El laberinto familiar: El eterno retorno de Apostolos
Uno de los factores más desestabilizadores ha sido su banquillo. La relación con su padre y entrenador, Apostolos, ha sido un carrusel de rupturas y reconciliaciones:
- Agosto 2024: Stefanos despide a su padre buscando «su propio camino».
- Mayo 2025: Se une al legendario Goran Ivanisevic. La relación dura solo dos meses y termina en escándalo. El croata fue implacable: «Nunca he visto a un tenista menos preparado en mi vida. Dice que quiere volver al top-10 pero no hace nada».
- Actualidad: Tsitsipas ha regresado al refugio familiar, pidiendo perdón a su padre y aceptando que, pese a las tensiones, es la única figura en la que confía.
Radiografía de una crisis técnica
El circuito parece haber «descifrado» el juego del griego. Los analistas señalan tres grietas fundamentales:
- El punto de mira en el revés: Los rivales dirigen más del 70% de los saques a su revés a una mano, donde su eficacia ha caído del 23% al 14%.

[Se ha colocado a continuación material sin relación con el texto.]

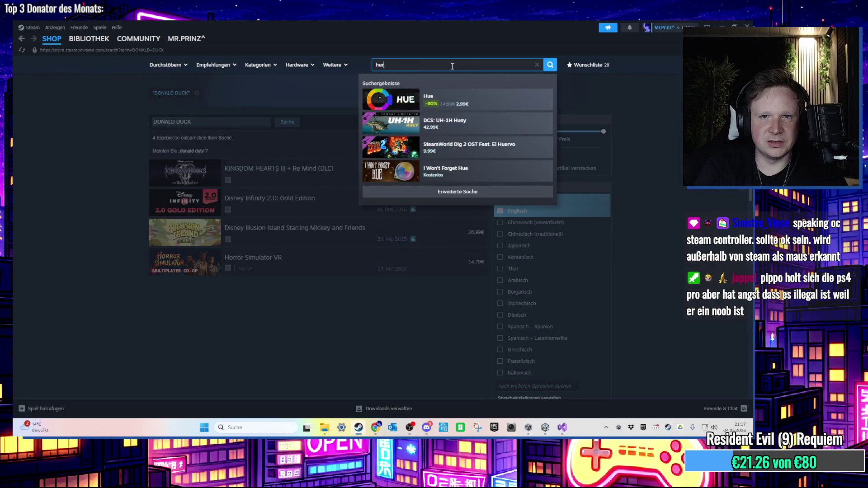
{"action": "type", "text": "cules"}
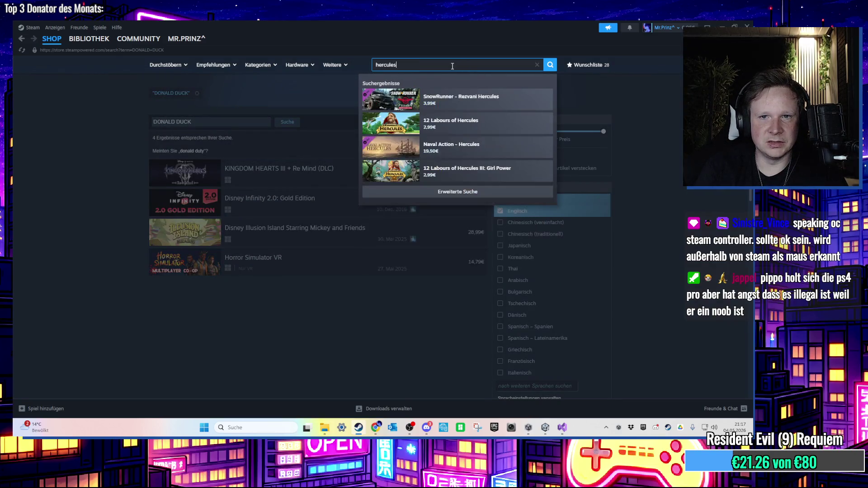
{"action": "key", "text": "Return"}
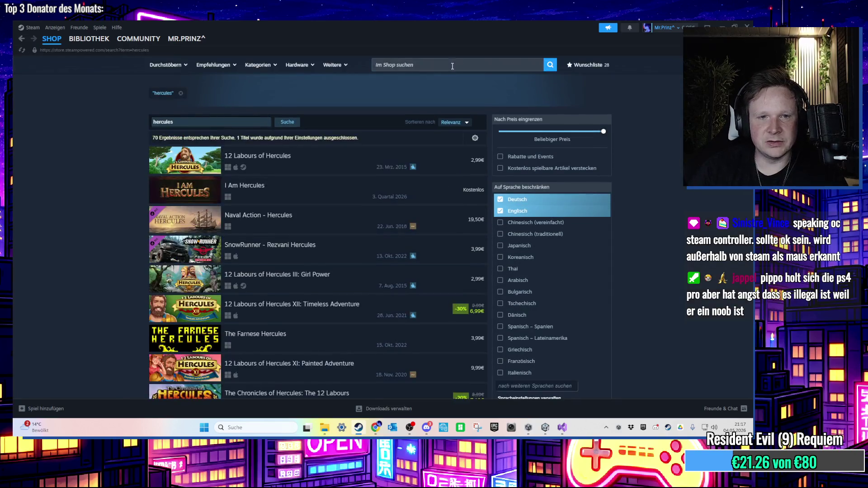
{"action": "scroll", "coordinate": [443, 118], "scroll_direction": "down", "scroll_amount": 5}
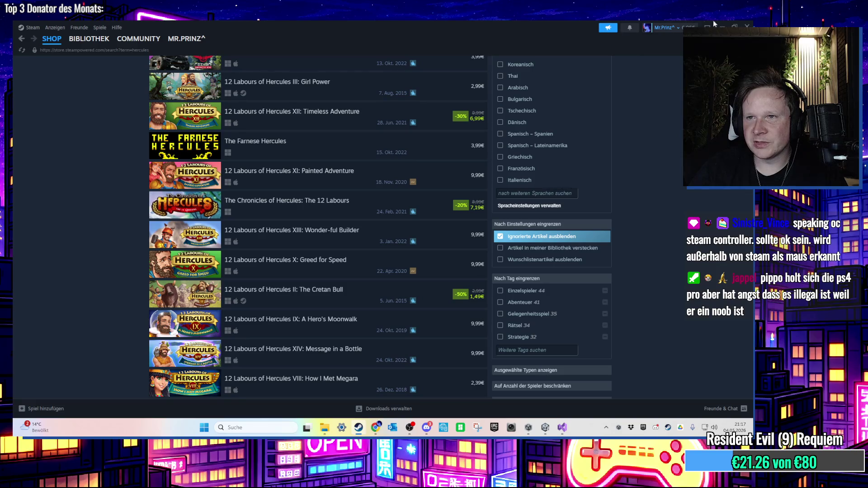
{"action": "left_click", "coordinate": [747, 26]}
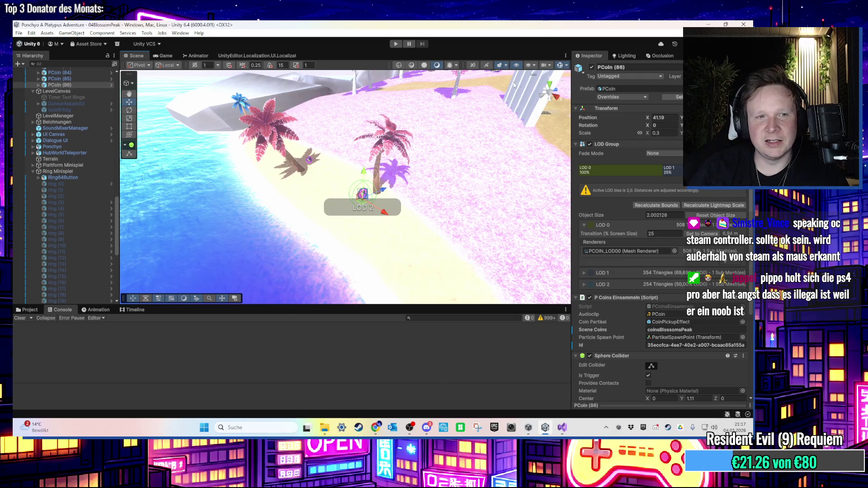
{"action": "scroll", "coordinate": [85, 195], "scroll_direction": "up", "scroll_amount": 2}
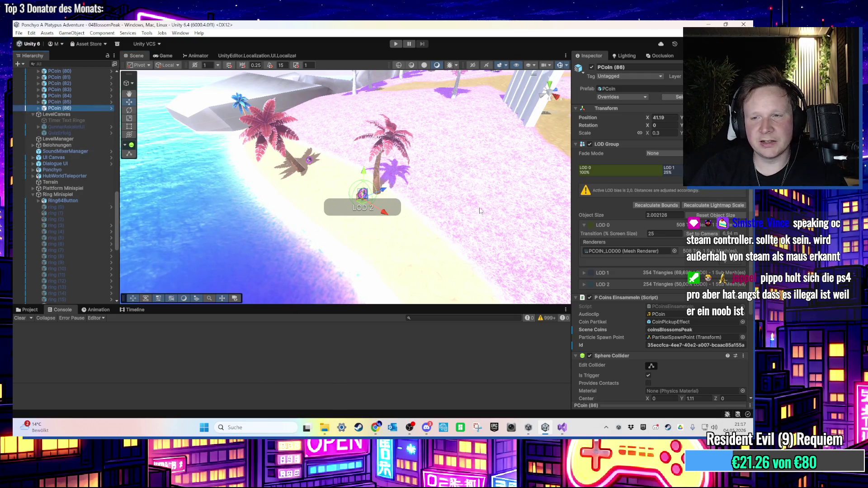
{"action": "key", "text": "f"}
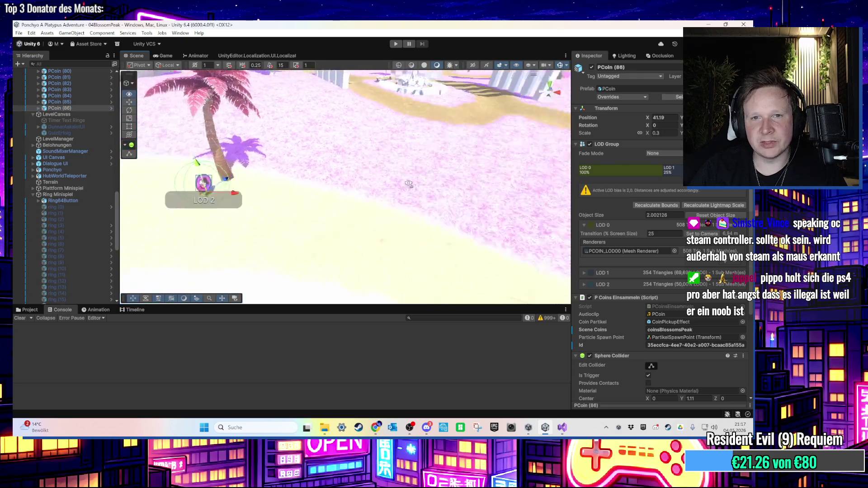
{"action": "scroll", "coordinate": [435, 216], "scroll_direction": "down", "scroll_amount": 5}
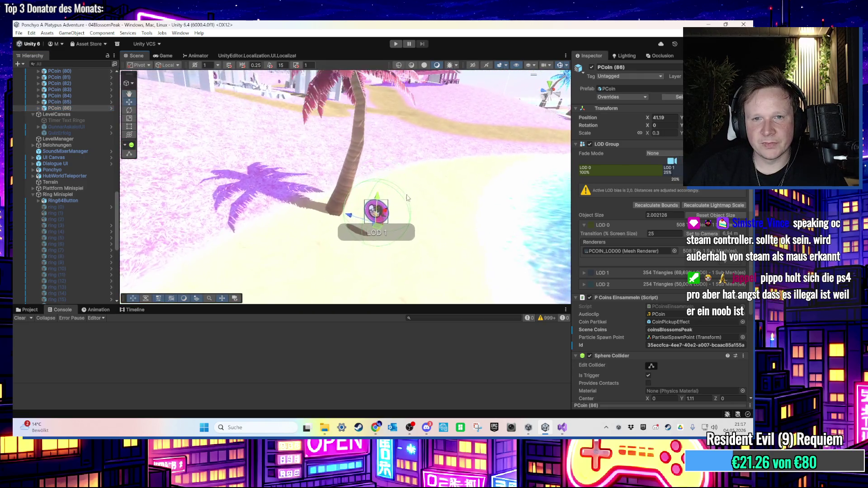
{"action": "scroll", "coordinate": [414, 213], "scroll_direction": "down", "scroll_amount": 3}
{"action": "mouse_move", "coordinate": [414, 212]}
{"action": "left_mouse_down"}
{"action": "mouse_move", "coordinate": [376, 240]}
{"action": "mouse_move", "coordinate": [343, 202]}
{"action": "mouse_move", "coordinate": [353, 167]}
{"action": "left_mouse_up"}
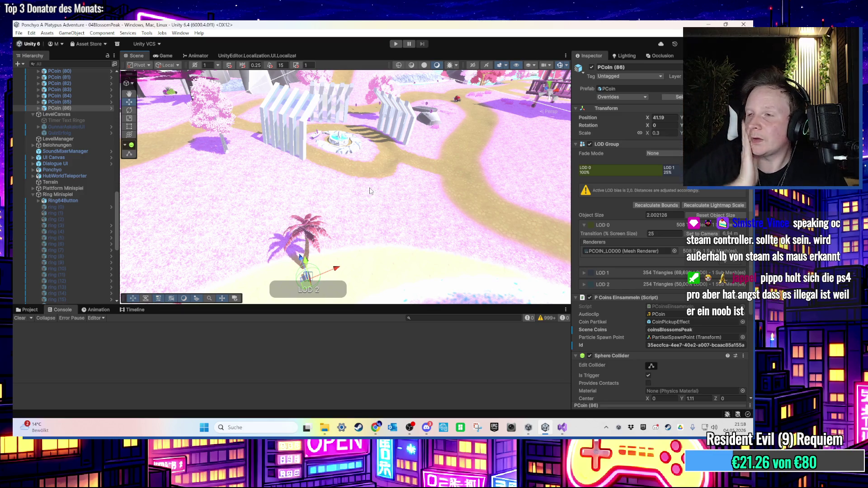
{"action": "mouse_move", "coordinate": [369, 183]}
{"action": "left_mouse_down"}
{"action": "mouse_move", "coordinate": [359, 172]}
{"action": "mouse_move", "coordinate": [430, 232]}
{"action": "left_mouse_up"}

- Pérdida de identidad: En un intento por ser más agresivo, ha aumentado la velocidad de su derecha (+6 km/h) pero ha perdido efecto (topspin), lo que se traduce en una lluvia de errores no forzados.
- Fragilidad mental: Dejó de ser un rival temido. Jugadores fuera del top-50 lo han eliminado de los últimos siete Grand Slams, evidenciando que ha perdido el «aura» de campeón que le dio las ATP Finals en 2019.
¿Hay camino de vuelta?
Para este 2026, Tsitsipas ha cambiado de raqueta (firmando con Babolat) y asegura que su mayor victoria sería «terminar los partidos sin dolor». Sin embargo, el camino hacia el top-10 parece hoy más lejano que nunca. Sin un cambio táctico profundo y una estabilidad emocional real, el que fuera número 3 del mundo corre el riesgo de convertirse en un juguete roto del tenis moderno.